::: Data supplied :::
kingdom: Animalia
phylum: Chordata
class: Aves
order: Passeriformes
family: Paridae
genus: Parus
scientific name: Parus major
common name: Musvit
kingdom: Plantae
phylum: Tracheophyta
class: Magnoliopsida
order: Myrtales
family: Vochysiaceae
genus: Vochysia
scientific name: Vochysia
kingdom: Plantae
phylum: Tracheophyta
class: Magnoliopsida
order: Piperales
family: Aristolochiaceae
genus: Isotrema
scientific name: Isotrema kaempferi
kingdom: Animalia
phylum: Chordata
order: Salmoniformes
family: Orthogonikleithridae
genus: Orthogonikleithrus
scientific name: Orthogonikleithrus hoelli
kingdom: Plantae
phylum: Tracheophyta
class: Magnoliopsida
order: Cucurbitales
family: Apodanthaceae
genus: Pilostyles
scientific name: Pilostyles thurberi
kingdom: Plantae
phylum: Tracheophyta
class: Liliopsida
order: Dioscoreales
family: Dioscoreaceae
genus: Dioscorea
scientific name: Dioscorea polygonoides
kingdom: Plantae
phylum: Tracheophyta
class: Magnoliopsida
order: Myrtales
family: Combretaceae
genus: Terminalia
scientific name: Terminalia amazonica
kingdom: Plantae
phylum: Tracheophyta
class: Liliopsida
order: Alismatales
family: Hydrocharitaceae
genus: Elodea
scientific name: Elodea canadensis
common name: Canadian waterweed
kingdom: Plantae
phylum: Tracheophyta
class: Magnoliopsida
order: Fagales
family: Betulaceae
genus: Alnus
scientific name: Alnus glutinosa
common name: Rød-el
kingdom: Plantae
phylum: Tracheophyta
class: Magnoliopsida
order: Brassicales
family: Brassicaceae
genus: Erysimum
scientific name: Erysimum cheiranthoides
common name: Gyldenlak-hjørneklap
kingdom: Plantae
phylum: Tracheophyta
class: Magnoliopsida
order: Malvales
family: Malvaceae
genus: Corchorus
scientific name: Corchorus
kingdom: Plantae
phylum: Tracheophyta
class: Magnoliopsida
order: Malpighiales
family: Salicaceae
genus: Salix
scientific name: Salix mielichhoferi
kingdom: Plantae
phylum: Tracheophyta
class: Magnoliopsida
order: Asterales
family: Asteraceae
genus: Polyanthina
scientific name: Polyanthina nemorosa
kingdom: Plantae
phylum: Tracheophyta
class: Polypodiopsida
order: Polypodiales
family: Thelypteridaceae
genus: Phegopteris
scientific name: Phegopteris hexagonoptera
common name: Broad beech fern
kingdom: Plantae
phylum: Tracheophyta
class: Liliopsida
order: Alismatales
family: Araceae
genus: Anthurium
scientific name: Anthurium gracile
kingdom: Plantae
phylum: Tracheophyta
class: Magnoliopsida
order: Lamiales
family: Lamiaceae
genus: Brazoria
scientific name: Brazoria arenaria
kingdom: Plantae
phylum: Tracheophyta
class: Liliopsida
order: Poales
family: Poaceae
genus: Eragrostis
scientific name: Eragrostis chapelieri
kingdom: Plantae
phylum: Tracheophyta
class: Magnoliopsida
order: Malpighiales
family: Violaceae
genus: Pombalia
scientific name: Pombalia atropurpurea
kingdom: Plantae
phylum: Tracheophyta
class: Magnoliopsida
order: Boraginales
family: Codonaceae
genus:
:::
- **What you are asked to do**: Write out all of the lines above word for word, changing nothing.

- **Answer to the exercise**:
kingdom: Animalia
phylum: Chordata
class: Aves
order: Passeriformes
family: Paridae
genus: Parus
scientific name: Parus major
common name: Musvit
kingdom: Plantae
phylum: Tracheophyta
class: Magnoliopsida
order: Myrtales
family: Vochysiaceae
genus: Vochysia
scientific name: Vochysia
kingdom: Plantae
phylum: Tracheophyta
class: Magnoliopsida
order: Piperales
family: Aristolochiaceae
genus: Isotrema
scientific name: Isotrema kaempferi
kingdom: Animalia
phylum: Chordata
order: Salmoniformes
family: Orthogonikleithridae
genus: Orthogonikleithrus
scientific name: Orthogonikleithrus hoelli
kingdom: Plantae
phylum: Tracheophyta
class: Magnoliopsida
order: Cucurbitales
family: Apodanthaceae
genus: Pilostyles
scientific name: Pilostyles thurberi
kingdom: Plantae
phylum: Tracheophyta
class: Liliopsida
order: Dioscoreales
family: Dioscoreaceae
genus: Dioscorea
scientific name: Dioscorea polygonoides
kingdom: Plantae
phylum: Tracheophyta
class: Magnoliopsida
order: Myrtales
family: Combretaceae
genus: Terminalia
scientific name: Terminalia amazonica
kingdom: Plantae
phylum: Tracheophyta
class: Liliopsida
order: Alismatales
family: Hydrocharitaceae
genus: Elodea
scientific name: Elodea canadensis
common name: Canadian waterweed
kingdom: Plantae
phylum: Tracheophyta
class: Magnoliopsida
order: Fagales
family: Betulaceae
genus: Alnus
scientific name: Alnus glutinosa
common name: Rød-el
kingdom: Plantae
phylum: Tracheophyta
class: Magnoliopsida
order: Brassicales
family: Brassicaceae
genus: Erysimum
scientific name: Erysimum cheiranthoides
common name: Gyldenlak-hjørneklap
kingdom: Plantae
phylum: Tracheophyta
class: Magnoliopsida
order: Malvales
family: Malvaceae
genus: Corchorus
scientific name: Corchorus
kingdom: Plantae
phylum: Tracheophyta
class: Magnoliopsida
order: Malpighiales
family: Salicaceae
genus: Salix
scientific name: Salix mielichhoferi
kingdom: Plantae
phylum: Tracheophyta
class: Magnoliopsida
order: Asterales
family: Asteraceae
genus: Polyanthina
scientific name: Polyanthina nemorosa
kingdom: Plantae
phylum: Tracheophyta
class: Polypodiopsida
order: Polypodiales
family: Thelypteridaceae
genus: Phegopteris
scientific name: Phegopteris hexagonoptera
common name: Broad beech fern
kingdom: Plantae
phylum: Tracheophyta
class: Liliopsida
order: Alismatales
family: Araceae
genus: Anthurium
scientific name: Anthurium gracile
kingdom: Plantae
phylum: Tracheophyta
class: Magnoliopsida
order: Lamiales
family: Lamiaceae
genus: Brazoria
scientific name: Brazoria arenaria
kingdom: Plantae
phylum: Tracheophyta
class: Liliopsida
order: Poales
family: Poaceae
genus: Eragrostis
scientific name: Eragrostis chapelieri
kingdom: Plantae
phylum: Tracheophyta
class: Magnoliopsida
order: Malpighiales
family: Violaceae
genus: Pombalia
scientific name: Pombalia atropurpurea
kingdom: Plantae
phylum: Tracheophyta
class: Magnoliopsida
order: Boraginales
family: Codonaceae
genus:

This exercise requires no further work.